Strengths and limitations

The main limitation of the study is that it took place within only one regional public health directorate in Montreal, which can limit the transferability of the results within other regions of Quebec or Canada. Further, due to the health situation in Montreal at the time of the study, it was not possible to triangulate data collection methods (e.g., with focus group), which could have helped increase the credibility of the results. Finally, participants were mostly involved in implementation of the intervention and not the design phase, therefore respondents spoke mostly about implementation issues. However, the numerous debriefings with the global HoSPiCOVID research team, as well as the co-construction and sharing of the codebook, increased the credibility of the results.

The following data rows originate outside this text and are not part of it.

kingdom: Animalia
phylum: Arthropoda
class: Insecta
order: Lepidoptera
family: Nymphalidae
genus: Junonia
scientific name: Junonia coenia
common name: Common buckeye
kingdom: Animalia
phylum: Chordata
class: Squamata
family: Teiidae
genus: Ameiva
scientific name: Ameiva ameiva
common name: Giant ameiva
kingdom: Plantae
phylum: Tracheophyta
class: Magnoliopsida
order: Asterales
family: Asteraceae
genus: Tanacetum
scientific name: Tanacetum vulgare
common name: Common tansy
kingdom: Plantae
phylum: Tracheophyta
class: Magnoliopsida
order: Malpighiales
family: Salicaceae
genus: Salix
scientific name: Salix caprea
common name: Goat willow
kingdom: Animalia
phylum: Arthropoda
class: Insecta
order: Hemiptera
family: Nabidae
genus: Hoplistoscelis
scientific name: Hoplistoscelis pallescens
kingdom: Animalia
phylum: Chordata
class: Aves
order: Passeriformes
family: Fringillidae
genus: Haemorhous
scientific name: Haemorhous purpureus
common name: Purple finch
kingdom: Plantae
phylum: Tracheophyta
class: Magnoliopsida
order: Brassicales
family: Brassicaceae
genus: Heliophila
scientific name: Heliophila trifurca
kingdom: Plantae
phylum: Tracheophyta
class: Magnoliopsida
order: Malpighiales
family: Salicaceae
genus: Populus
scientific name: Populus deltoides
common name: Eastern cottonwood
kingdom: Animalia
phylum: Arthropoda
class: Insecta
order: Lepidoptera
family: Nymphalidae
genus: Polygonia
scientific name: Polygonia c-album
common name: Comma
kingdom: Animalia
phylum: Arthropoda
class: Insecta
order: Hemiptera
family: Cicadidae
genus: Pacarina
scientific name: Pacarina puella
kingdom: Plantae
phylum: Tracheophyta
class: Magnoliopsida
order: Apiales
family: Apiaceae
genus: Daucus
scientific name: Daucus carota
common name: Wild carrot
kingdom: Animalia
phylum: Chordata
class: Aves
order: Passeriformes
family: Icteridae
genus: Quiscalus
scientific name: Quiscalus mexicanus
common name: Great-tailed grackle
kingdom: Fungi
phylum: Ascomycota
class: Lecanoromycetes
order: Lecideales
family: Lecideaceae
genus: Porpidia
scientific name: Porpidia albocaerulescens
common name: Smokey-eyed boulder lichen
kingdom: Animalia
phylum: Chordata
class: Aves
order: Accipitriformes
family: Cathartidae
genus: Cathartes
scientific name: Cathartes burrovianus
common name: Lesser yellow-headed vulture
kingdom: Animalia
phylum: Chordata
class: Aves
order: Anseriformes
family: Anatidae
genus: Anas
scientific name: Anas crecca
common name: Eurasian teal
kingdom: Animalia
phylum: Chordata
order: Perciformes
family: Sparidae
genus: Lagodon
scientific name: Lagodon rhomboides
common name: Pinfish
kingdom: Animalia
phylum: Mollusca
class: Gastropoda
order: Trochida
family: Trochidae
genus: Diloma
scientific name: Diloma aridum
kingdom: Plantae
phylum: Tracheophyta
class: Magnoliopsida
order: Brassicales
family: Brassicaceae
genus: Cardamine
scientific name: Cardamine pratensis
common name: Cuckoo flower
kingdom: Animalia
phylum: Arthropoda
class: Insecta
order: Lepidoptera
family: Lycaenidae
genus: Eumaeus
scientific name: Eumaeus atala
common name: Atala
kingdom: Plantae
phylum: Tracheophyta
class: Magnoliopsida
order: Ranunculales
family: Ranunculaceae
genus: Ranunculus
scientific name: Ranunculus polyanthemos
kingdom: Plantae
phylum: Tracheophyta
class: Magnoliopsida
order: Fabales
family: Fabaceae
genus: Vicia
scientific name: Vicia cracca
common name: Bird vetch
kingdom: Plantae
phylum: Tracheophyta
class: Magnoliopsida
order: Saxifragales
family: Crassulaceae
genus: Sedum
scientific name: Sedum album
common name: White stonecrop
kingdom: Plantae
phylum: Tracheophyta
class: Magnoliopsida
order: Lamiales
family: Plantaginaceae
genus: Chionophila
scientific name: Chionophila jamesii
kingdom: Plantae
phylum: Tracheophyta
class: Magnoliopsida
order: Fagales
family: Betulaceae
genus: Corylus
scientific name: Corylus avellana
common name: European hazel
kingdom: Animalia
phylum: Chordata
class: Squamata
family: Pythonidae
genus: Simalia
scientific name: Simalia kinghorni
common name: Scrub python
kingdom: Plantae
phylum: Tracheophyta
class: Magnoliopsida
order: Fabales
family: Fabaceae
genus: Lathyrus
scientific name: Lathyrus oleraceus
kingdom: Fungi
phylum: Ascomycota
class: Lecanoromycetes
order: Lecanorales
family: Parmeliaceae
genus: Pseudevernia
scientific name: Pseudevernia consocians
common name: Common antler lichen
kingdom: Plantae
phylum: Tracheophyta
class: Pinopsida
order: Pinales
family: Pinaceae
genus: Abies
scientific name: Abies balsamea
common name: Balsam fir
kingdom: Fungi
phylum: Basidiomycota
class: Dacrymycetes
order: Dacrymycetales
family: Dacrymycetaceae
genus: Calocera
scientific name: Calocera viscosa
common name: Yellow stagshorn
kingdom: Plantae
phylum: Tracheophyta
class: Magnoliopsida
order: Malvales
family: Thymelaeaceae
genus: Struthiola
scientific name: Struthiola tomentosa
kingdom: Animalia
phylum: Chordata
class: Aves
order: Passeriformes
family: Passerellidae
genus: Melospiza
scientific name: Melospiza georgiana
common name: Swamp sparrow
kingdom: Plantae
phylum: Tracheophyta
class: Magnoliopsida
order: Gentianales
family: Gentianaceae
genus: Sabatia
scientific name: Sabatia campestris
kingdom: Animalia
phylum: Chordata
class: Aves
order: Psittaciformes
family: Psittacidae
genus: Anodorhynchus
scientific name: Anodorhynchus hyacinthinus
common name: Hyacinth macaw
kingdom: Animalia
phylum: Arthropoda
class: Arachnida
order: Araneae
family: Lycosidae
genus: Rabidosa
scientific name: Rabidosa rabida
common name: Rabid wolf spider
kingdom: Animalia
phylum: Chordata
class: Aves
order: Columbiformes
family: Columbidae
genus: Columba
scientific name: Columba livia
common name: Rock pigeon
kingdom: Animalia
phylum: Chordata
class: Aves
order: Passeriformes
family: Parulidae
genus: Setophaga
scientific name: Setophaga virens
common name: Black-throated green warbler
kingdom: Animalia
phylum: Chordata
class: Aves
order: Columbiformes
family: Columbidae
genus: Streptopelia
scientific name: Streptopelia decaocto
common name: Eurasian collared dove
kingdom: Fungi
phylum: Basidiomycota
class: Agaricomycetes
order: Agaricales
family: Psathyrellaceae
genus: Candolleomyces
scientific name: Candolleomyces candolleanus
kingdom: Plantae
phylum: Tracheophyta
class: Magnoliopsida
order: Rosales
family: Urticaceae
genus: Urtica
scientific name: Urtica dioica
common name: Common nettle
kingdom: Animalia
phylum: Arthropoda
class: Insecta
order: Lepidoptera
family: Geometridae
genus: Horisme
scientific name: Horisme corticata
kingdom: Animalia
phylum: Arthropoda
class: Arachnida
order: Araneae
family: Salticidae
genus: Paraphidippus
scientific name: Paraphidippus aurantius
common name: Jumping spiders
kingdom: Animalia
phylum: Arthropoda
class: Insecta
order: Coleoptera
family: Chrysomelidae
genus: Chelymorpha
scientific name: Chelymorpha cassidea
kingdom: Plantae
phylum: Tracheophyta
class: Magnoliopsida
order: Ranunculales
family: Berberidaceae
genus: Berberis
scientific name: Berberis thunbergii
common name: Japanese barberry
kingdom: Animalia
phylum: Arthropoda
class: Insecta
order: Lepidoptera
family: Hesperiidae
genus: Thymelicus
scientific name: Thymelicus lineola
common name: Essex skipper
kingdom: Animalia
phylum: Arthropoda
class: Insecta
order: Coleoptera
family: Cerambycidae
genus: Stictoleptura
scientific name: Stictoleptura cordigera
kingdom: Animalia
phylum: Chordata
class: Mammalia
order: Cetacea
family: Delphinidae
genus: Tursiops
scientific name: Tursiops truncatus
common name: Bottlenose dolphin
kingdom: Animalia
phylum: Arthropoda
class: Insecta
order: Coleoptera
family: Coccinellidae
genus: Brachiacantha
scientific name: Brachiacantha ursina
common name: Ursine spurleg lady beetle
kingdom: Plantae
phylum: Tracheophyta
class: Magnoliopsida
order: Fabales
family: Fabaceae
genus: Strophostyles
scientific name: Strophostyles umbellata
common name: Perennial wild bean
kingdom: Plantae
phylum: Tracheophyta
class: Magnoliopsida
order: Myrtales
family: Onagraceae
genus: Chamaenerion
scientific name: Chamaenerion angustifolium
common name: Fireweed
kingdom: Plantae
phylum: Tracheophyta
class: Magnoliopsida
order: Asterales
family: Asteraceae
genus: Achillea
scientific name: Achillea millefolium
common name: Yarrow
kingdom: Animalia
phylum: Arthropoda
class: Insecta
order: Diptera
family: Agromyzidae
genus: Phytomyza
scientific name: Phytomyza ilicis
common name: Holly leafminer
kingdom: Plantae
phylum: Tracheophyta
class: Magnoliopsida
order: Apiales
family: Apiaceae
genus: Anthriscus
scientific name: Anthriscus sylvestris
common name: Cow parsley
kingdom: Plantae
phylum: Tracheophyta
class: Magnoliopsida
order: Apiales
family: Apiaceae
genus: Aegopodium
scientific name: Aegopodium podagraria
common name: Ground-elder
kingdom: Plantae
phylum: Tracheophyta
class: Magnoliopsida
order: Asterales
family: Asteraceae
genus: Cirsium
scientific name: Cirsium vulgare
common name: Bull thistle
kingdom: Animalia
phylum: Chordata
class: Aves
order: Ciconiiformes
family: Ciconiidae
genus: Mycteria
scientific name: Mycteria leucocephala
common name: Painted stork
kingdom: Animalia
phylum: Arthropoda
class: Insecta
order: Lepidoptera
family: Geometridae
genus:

This study shows that despite the COVID-19 pandemic exacerbating social inequalities in health, SIH were not initially considered in the design and planning of the contact-tracing intervention in Montreal. Adaptations were made gradually after the implementation of the intervention to increase its acceptability and accessibility for the groups whose vulnerability had increased. Contact-tracing interventions, as well as other prevention and control interventions, need to actively include SIH from the early stage of the intervention design. Based on our findings, we recommend that Quebec’s Ministry of Health and Social Services take action to develop a clear and common vision of SIH within the health system. We also recommend collecting data on sociodemographic characteristics (including race, ethnicity, place of birth, and immigration status) systematically. This would enable more systematic documentation on social inequalities in health. Finally, we recommend that the public health sector further develop and maintain meaningful partnerships with actors outside of the health sector, such as community organizations, who play a vital role in enhancing the inclusion of marginalized populations within the public health response.

Contributions to knowledge

What does this study add to existing knowledge?

  • This is the first study to examine whether and how social inequalities in health were considered during the design of the COVID-19 contact-tracing intervention in Montreal, Quebec.

  • This study sheds light on the lessons learned from planning a key intervention of the public health response to the first wave of COVID-19.

What are the key implications for public health interventions, practice, or policy?

  • The findings of our study make the case for a better integration of equity and a greater consideration of social inequalities in health when designing and planning pandemic response interventions in Quebec and elsewhere.